Earlier this year, the Commercial Court handed down its decision in BP Oil International Ltd v Vega Petroleum Ltd and another¹, allowing a claim in unjust enrichment for amounts paid for the supply of crude oil from the Gulf of Suez which the claimant never received. The decision is a useful reminder of the English courts’ approach to contractual interpretation and a warning to parties that they will face significant hurdles in attempts to escape the apparently clear terms of their contracts.
Pursuant to a joint venture with the Egyptian state-owned oil company (the “EGPC”), the defendants owned rights to some of the Gulf of Suez Mix crude oil produced from petroleum fluids sourced from the Ras El Ush Field in the Gebel El Zeit Concession in Egypt.

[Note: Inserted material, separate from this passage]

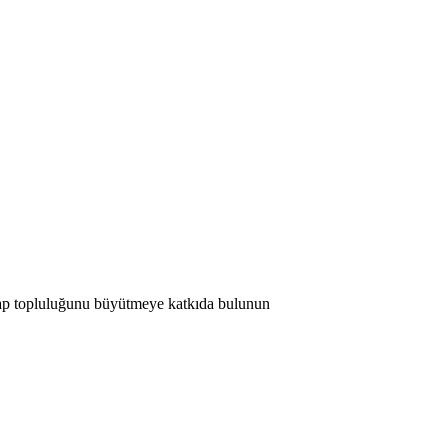
 Map topluluğunu büyütmeye katkıda bulunun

Under a series of purchase contracts, which were described on their face as Free on Board (“FOB”) contracts, the defendants agreed to sell that crude oil entitlement to the claimant. Approval from EGPC was required before any oil could be lifted. Although amounts were successfully lifted in 2012 and 2013, by 2015 the claimant had paid over US$17m for around 200,000 barrels which it had not received.
Some attempts were made to effect a swap or assignment of the claimant’s rights with EGPC, but those negotiations were ultimately unsuccessful. The claimant therefore brought a claim against the defendants in unjust enrichment for the return of the sums it had paid, arguing that there had been a total failure of the basis of the payments.
However, the defendant contended that, on a proper interpretation of the purchase contracts, both parties understood that the payments made by the claimant were unconditional, such that the claimant would have no recourse to recover them and that the claimant had received substantial benefits in the form of its entitlement to lift the oil.